+++ 网页摘录 +++

SBT的应用——求区间第k值——poj2761

 

                                      Feed the dogs

 

Time Limit: 6000MS		Memory Limit: 65536K
Total Submissions: 5092		Accepted: 1348

 

Description

       Wind loves pretty dogs very much, and she has n pet dogs. So Jiajia has to feed the dogs every day for Wind. Jiajia loves Wind, but not the dogs, so Jiajia use a special way to feed the dogs. At lunchtime, the dogs will stand on one line, numbered from 1 to n, the leftmost one is 1, the second one is 2, and so on. In each feeding, Jiajia choose an inteval[i,j], select the k-th pretty dog to feed. Of course Jiajia has his own way of deciding the pretty value of each dog. It should be noted that Jiajia do not want to feed any position too much, because it may cause some death of dogs. If so, Wind will be angry and the aftereffect will be serious. Hence any feeding inteval will not contain another completely, though the intervals may intersect with each other.

+++ 数据行 +++

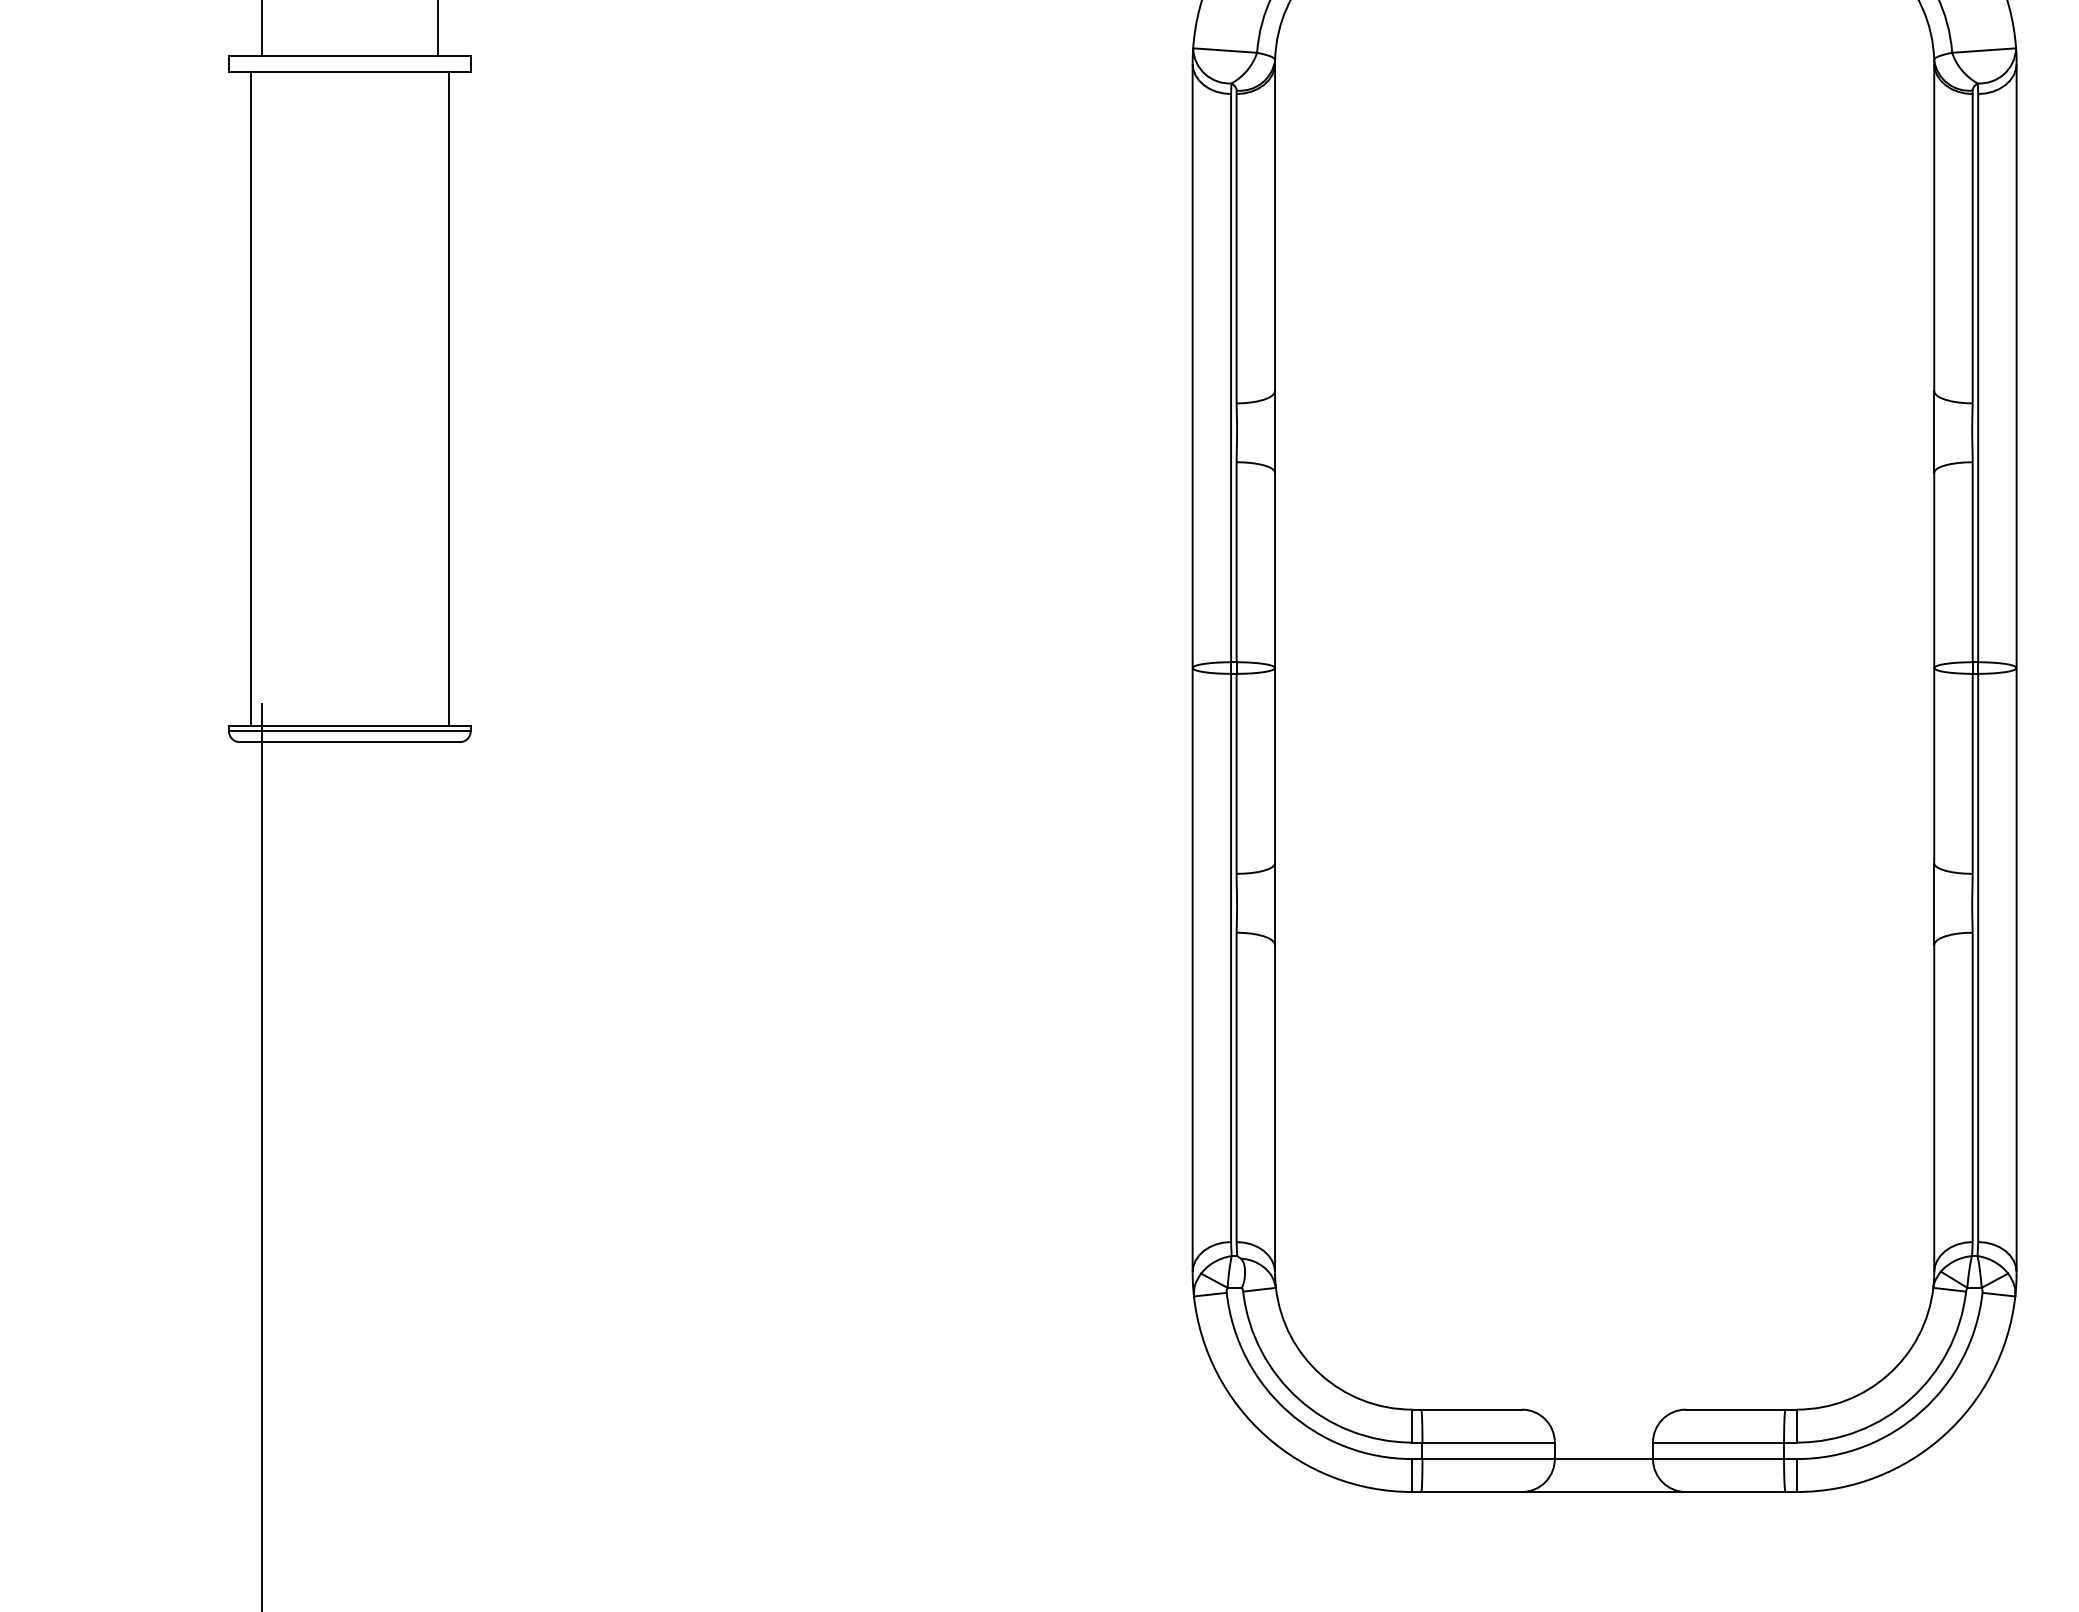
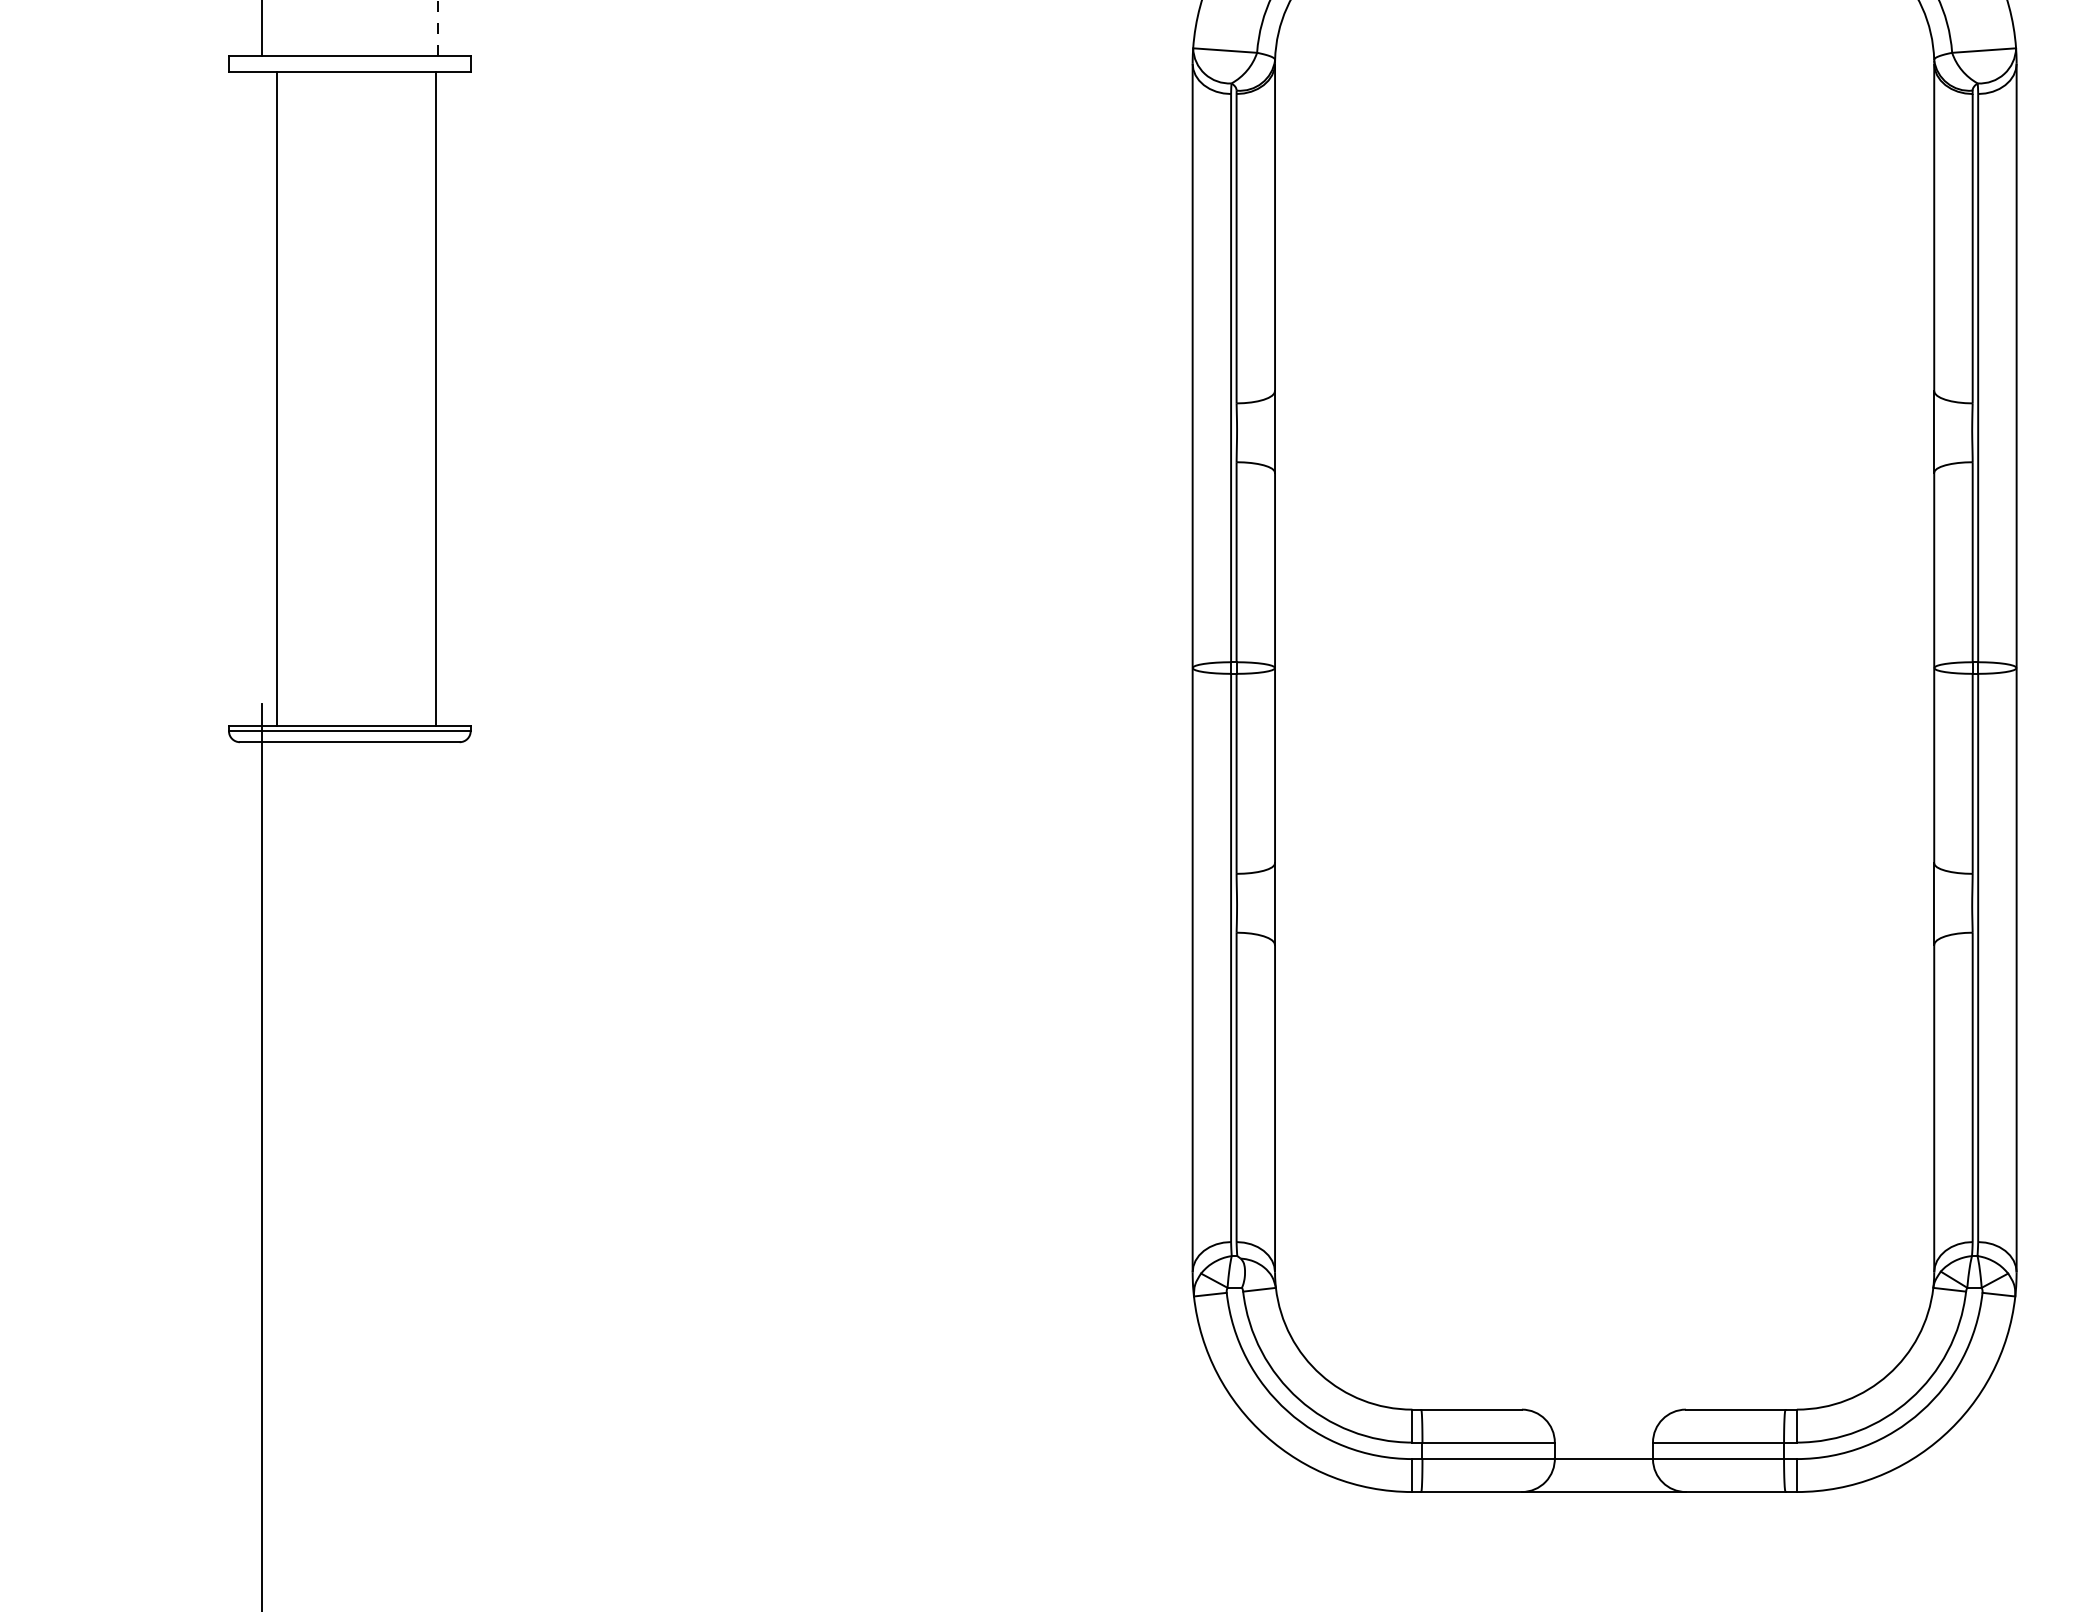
line at (437, 27): solid -> dashed
line at (250, 398) position: (250, 398) -> (276, 398)
line at (448, 398) position: (448, 398) -> (435, 398)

+++

请把网页摘录中从“Description”到“with each other.”之间的文字一字不差地抄写下来，首尾两处都要包括在内。

Description

       Wind loves pretty dogs very much, and she has n pet dogs. So Jiajia has to feed the dogs every day for Wind. Jiajia loves Wind, but not the dogs, so Jiajia use a special way to feed the dogs. At lunchtime, the dogs will stand on one line, numbered from 1 to n, the leftmost one is 1, the second one is 2, and so on. In each feeding, Jiajia choose an inteval[i,j], select the k-th pretty dog to feed. Of course Jiajia has his own way of deciding the pretty value of each dog. It should be noted that Jiajia do not want to feed any position too much, because it may cause some death of dogs. If so, Wind will be angry and the aftereffect will be serious. Hence any feeding inteval will not contain another completely, though the intervals may intersect with each other.